Activity:
Output the entries in full and verbatim, pictures omitted.

Records for this task START

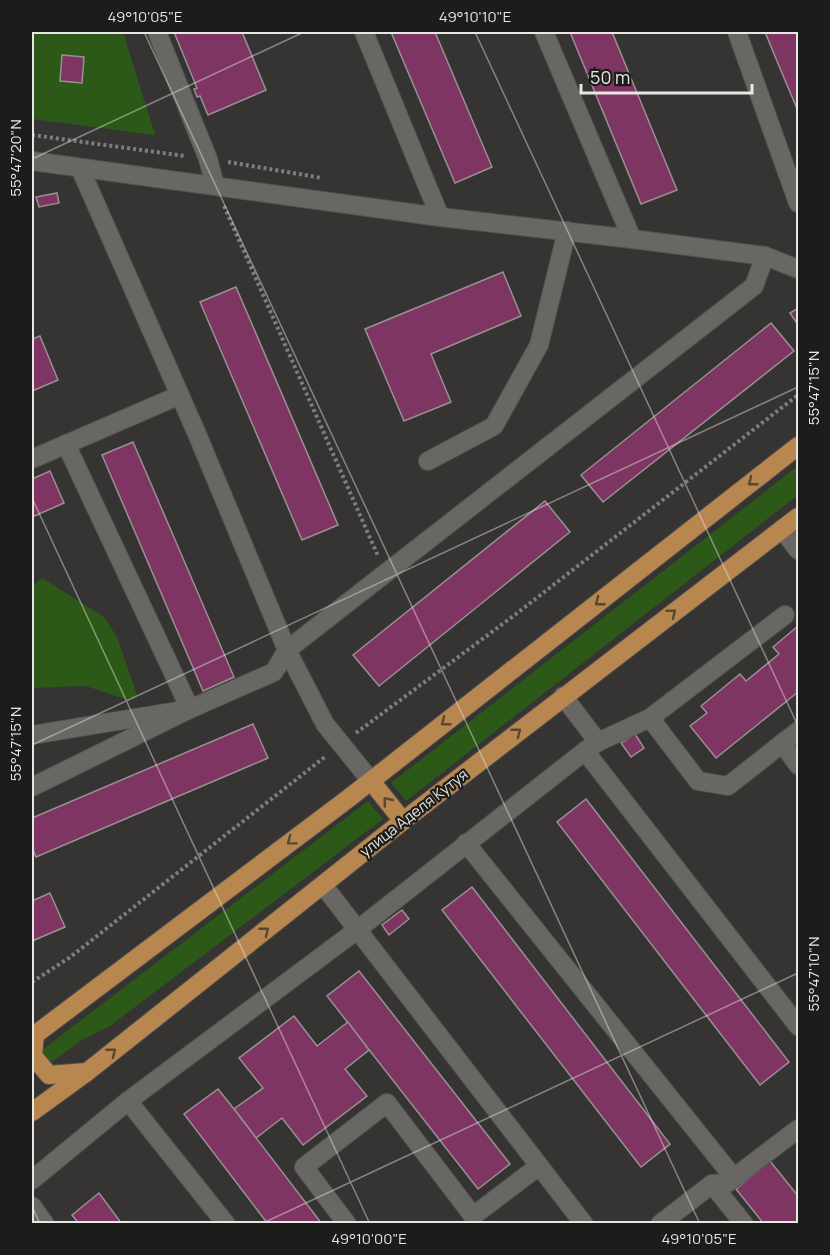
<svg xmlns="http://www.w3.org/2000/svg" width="830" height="1255" font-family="Manrope,sans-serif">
  <rect width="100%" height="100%" fill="#353432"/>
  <g fill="#2c5917">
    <path d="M32,32H123L155,135L32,119Z"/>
    <path d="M798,466V495L406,801L391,783Z"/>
    <path d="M42,578L104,617L117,637L137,695L128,700L86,686L32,688V586Z"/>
    <path d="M368,801L383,819L110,1026L82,1040L52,1062L47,1061L43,1056L42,1050Z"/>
  </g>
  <g fill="#7f3561" stroke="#969294" stroke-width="1.5">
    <path d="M174,32H242L266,90L208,115L200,96L197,97L194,89L197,88Z"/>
    <path d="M391,32H435L492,167L455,183Z"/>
    <path d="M570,32H612L677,190L641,204Z"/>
    <path d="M765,32H798V111L779,66Z"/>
    <path d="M62,55L84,57L82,83L60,81Z"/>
    <path d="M57,193L59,203L39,207L36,197Z"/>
    <path d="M503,272L521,316L431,354L451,402L404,421L365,329Z"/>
    <path d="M236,287L338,525L302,540L200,302Z"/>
    <path d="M798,308V325L790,313Z"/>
    <path d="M771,323L794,351L603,502L581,475Z"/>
    <path d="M40,336L58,380L32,391V339Z"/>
    <path d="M133,442L234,677L203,691L102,455Z"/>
    <path d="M50,471L64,503L32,517V479Z"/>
    <path d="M545,501L570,532L379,686L353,655Z"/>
    <path d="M798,626V692L716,758L690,726L707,713L701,706L740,674L746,681L779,654L773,647Z"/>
    <path d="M253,724L268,758L36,857L32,847V818Z"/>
    <path d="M635,734L644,748L631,757L621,743Z"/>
    <path d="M586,799L789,1062L760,1085L557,822Z"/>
    <path d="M472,887L670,1144L641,1167L442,910Z"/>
    <path d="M50,893L65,927L32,941V901Z"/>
    <path d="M402,910L409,919L389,935L382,925Z"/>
    <path d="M359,971L510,1164L478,1189L327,996Z"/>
    <path d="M294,1016L317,1046L348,1022L369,1050L345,1069L367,1096L303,1145L282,1118L256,1138L234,1109L263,1088L239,1058Z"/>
    <path d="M218,1089L234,1109L322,1224H268L184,1114Z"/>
    <path d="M770,1161L798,1196V1224H764L736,1189Z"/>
    <path d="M99,1193L122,1224H79L72,1215Z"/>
  </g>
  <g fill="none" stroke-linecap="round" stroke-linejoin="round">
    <defs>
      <g id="minor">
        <path d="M157,32L208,159L215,185"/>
        <path d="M364,32L440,217"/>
        <path d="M544,32L632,239"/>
        <path d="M737,32L798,203"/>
        <path d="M32,161L440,217L632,239L765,256L798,269"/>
        <path d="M80,168L197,434L287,650L325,724L371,781"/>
        <path d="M32,459L180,395"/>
        <path d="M428,461L494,426L539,345L567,231"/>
        <path d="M782,529L798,550"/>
        <path d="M563,696L598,742"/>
        <path d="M650,718L698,781L728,786L798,731"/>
        <path d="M32,735L190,709L66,444"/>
        <path d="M782,743L798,765"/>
        <path d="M585,751L798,1026"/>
        <path d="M32,787L190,709L274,672L287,650L754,286L765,256"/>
        <path d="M466,843L734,1178"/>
        <path d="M323,885L584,1224"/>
        <path d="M128,1101L226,1224"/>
        <path d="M32,1180L128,1101L357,930L585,751L598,742L650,718L785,615"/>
        <path d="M712,1184L744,1224"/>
        <path d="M32,1206L45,1224"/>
        <path d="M347,1224L304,1167L387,1103L473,1216L539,1166"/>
        <path d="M660,1224L712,1184L727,1183L798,1129"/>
      </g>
      <g id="major">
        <path d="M371,781L403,821"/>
        <path d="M35,1034L33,1056L49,1075L87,1072"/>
        <path d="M32,1037L349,798L798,446"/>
        <path d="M32,1112L87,1072L403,821L798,517"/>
      </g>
    </defs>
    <use href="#minor" stroke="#52514e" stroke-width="20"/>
    <use href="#major" stroke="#52514e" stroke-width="20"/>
    <g stroke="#7f7e7c" stroke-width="4" stroke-dasharray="3 3" stroke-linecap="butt">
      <path d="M32,135L185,156"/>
      <path d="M228,162L322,178"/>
      <path d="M224,206L378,556"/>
      <path d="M356,733L516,614L798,395"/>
      <path d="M32,982L69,958L326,756"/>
    </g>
    <use href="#minor" stroke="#686764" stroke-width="18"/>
    <use href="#major" stroke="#b88750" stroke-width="18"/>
  </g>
  <defs><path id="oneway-chevron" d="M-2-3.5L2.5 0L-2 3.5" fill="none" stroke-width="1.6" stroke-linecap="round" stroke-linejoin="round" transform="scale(1.5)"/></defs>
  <g stroke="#5a4730">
    <use href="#oneway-chevron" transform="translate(752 482) rotate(142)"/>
    <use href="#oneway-chevron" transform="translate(599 602) rotate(142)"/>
    <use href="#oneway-chevron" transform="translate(672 613) rotate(-38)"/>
    <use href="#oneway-chevron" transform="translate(445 722) rotate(142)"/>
    <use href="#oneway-chevron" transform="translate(517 732) rotate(-38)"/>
    <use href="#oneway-chevron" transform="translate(387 801) rotate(-129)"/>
    <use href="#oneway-chevron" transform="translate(291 841) rotate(143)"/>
    <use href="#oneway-chevron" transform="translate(265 931) rotate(-38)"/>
    <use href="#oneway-chevron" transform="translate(112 1052) rotate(-38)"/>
  </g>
  <path fill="none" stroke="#e8e7e5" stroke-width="1.5" stroke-opacity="0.45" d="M144,32L700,1224M475,32L798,726M32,159L304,32M32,498L370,1224M32,745L798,387M32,1206L40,1224M261,1224L798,973"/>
  <g text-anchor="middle" stroke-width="4.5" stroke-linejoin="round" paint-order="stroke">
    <g font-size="15" fill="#e8e7e5" stroke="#1c1c1b">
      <text transform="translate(414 813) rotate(-38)" y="5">улица Аделя Кутуя</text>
    </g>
  </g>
  <rect width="830" height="1255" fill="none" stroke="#1c1c1b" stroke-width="66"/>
  <path d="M581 84v9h171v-9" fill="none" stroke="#e8e7e5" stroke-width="3"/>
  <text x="590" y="84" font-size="18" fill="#e8e7e5" stroke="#1c1c1b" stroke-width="4.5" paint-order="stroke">50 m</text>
  <rect x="33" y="33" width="764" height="1189" fill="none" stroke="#e8e7e5" stroke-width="2"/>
  <g font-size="15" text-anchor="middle" fill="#e8e7e5">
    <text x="145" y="22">49°10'05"E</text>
    <text x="475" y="22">49°10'10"E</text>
    <text transform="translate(16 158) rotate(-90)" y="5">55°47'20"N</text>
    <text transform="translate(814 388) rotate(-90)" y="5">55°47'15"N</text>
    <text transform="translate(16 744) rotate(-90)" y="5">55°47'15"N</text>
    <text transform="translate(814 974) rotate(-90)" y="5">55°47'10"N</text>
    <text x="369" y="1244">49°10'00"E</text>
    <text x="699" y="1244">49°10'05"E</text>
  </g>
</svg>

Records for this task END

Answer for this exercise:
<svg xmlns="http://www.w3.org/2000/svg" width="830" height="1255" font-family="Manrope,sans-serif">
  <rect width="100%" height="100%" fill="#353432"/>
  <g fill="#2c5917">
    <path d="M32,32H123L155,135L32,119Z"/>
    <path d="M798,466V495L406,801L391,783Z"/>
    <path d="M42,578L104,617L117,637L137,695L128,700L86,686L32,688V586Z"/>
    <path d="M368,801L383,819L110,1026L82,1040L52,1062L47,1061L43,1056L42,1050Z"/>
  </g>
  <g fill="#7f3561" stroke="#969294" stroke-width="1.5">
    <path d="M174,32H242L266,90L208,115L200,96L197,97L194,89L197,88Z"/>
    <path d="M391,32H435L492,167L455,183Z"/>
    <path d="M570,32H612L677,190L641,204Z"/>
    <path d="M765,32H798V111L779,66Z"/>
    <path d="M62,55L84,57L82,83L60,81Z"/>
    <path d="M57,193L59,203L39,207L36,197Z"/>
    <path d="M503,272L521,316L431,354L451,402L404,421L365,329Z"/>
    <path d="M236,287L338,525L302,540L200,302Z"/>
    <path d="M798,308V325L790,313Z"/>
    <path d="M771,323L794,351L603,502L581,475Z"/>
    <path d="M40,336L58,380L32,391V339Z"/>
    <path d="M133,442L234,677L203,691L102,455Z"/>
    <path d="M50,471L64,503L32,517V479Z"/>
    <path d="M545,501L570,532L379,686L353,655Z"/>
    <path d="M798,626V692L716,758L690,726L707,713L701,706L740,674L746,681L779,654L773,647Z"/>
    <path d="M253,724L268,758L36,857L32,847V818Z"/>
    <path d="M635,734L644,748L631,757L621,743Z"/>
    <path d="M586,799L789,1062L760,1085L557,822Z"/>
    <path d="M472,887L670,1144L641,1167L442,910Z"/>
    <path d="M50,893L65,927L32,941V901Z"/>
    <path d="M402,910L409,919L389,935L382,925Z"/>
    <path d="M359,971L510,1164L478,1189L327,996Z"/>
    <path d="M294,1016L317,1046L348,1022L369,1050L345,1069L367,1096L303,1145L282,1118L256,1138L234,1109L263,1088L239,1058Z"/>
    <path d="M218,1089L234,1109L322,1224H268L184,1114Z"/>
    <path d="M770,1161L798,1196V1224H764L736,1189Z"/>
    <path d="M99,1193L122,1224H79L72,1215Z"/>
  </g>
  <g fill="none" stroke-linecap="round" stroke-linejoin="round">
    <defs>
      <g id="minor">
        <path d="M157,32L208,159L215,185"/>
        <path d="M364,32L440,217"/>
        <path d="M544,32L632,239"/>
        <path d="M737,32L798,203"/>
        <path d="M32,161L440,217L632,239L765,256L798,269"/>
        <path d="M80,168L197,434L287,650L325,724L371,781"/>
        <path d="M32,459L180,395"/>
        <path d="M428,461L494,426L539,345L567,231"/>
        <path d="M782,529L798,550"/>
        <path d="M563,696L598,742"/>
        <path d="M650,718L698,781L728,786L798,731"/>
        <path d="M32,735L190,709L66,444"/>
        <path d="M782,743L798,765"/>
        <path d="M585,751L798,1026"/>
        <path d="M32,787L190,709L274,672L287,650L754,286L765,256"/>
        <path d="M466,843L734,1178"/>
        <path d="M323,885L584,1224"/>
        <path d="M128,1101L226,1224"/>
        <path d="M32,1180L128,1101L357,930L585,751L598,742L650,718L785,615"/>
        <path d="M712,1184L744,1224"/>
        <path d="M32,1206L45,1224"/>
        <path d="M347,1224L304,1167L387,1103L473,1216L539,1166"/>
        <path d="M660,1224L712,1184L727,1183L798,1129"/>
      </g>
      <g id="major">
        <path d="M371,781L403,821"/>
        <path d="M35,1034L33,1056L49,1075L87,1072"/>
        <path d="M32,1037L349,798L798,446"/>
        <path d="M32,1112L87,1072L403,821L798,517"/>
      </g>
    </defs>
    <use href="#minor" stroke="#52514e" stroke-width="20"/>
    <use href="#major" stroke="#52514e" stroke-width="20"/>
    <g stroke="#7f7e7c" stroke-width="4" stroke-dasharray="3 3" stroke-linecap="butt">
      <path d="M32,135L185,156"/>
      <path d="M228,162L322,178"/>
      <path d="M224,206L378,556"/>
      <path d="M356,733L516,614L798,395"/>
      <path d="M32,982L69,958L326,756"/>
    </g>
    <use href="#minor" stroke="#686764" stroke-width="18"/>
    <use href="#major" stroke="#b88750" stroke-width="18"/>
  </g>
  <defs><path id="oneway-chevron" d="M-2-3.5L2.5 0L-2 3.5" fill="none" stroke-width="1.6" stroke-linecap="round" stroke-linejoin="round" transform="scale(1.5)"/></defs>
  <g stroke="#5a4730">
    <use href="#oneway-chevron" transform="translate(752 482) rotate(142)"/>
    <use href="#oneway-chevron" transform="translate(599 602) rotate(142)"/>
    <use href="#oneway-chevron" transform="translate(672 613) rotate(-38)"/>
    <use href="#oneway-chevron" transform="translate(445 722) rotate(142)"/>
    <use href="#oneway-chevron" transform="translate(517 732) rotate(-38)"/>
    <use href="#oneway-chevron" transform="translate(387 801) rotate(-129)"/>
    <use href="#oneway-chevron" transform="translate(291 841) rotate(143)"/>
    <use href="#oneway-chevron" transform="translate(265 931) rotate(-38)"/>
    <use href="#oneway-chevron" transform="translate(112 1052) rotate(-38)"/>
  </g>
  <path fill="none" stroke="#e8e7e5" stroke-width="1.5" stroke-opacity="0.45" d="M144,32L700,1224M475,32L798,726M32,159L304,32M32,498L370,1224M32,745L798,387M32,1206L40,1224M261,1224L798,973"/>
  <g text-anchor="middle" stroke-width="4.5" stroke-linejoin="round" paint-order="stroke">
    <g font-size="15" fill="#e8e7e5" stroke="#1c1c1b">
      <text transform="translate(414 813) rotate(-38)" y="5">улица Аделя Кутуя</text>
    </g>
  </g>
  <rect width="830" height="1255" fill="none" stroke="#1c1c1b" stroke-width="66"/>
  <path d="M581 84v9h171v-9" fill="none" stroke="#e8e7e5" stroke-width="3"/>
  <text x="590" y="84" font-size="18" fill="#e8e7e5" stroke="#1c1c1b" stroke-width="4.5" paint-order="stroke">50 m</text>
  <rect x="33" y="33" width="764" height="1189" fill="none" stroke="#e8e7e5" stroke-width="2"/>
  <g font-size="15" text-anchor="middle" fill="#e8e7e5">
    <text x="145" y="22">49°10'05"E</text>
    <text x="475" y="22">49°10'10"E</text>
    <text transform="translate(16 158) rotate(-90)" y="5">55°47'20"N</text>
    <text transform="translate(814 388) rotate(-90)" y="5">55°47'15"N</text>
    <text transform="translate(16 744) rotate(-90)" y="5">55°47'15"N</text>
    <text transform="translate(814 974) rotate(-90)" y="5">55°47'10"N</text>
    <text x="369" y="1244">49°10'00"E</text>
    <text x="699" y="1244">49°10'05"E</text>
  </g>
</svg>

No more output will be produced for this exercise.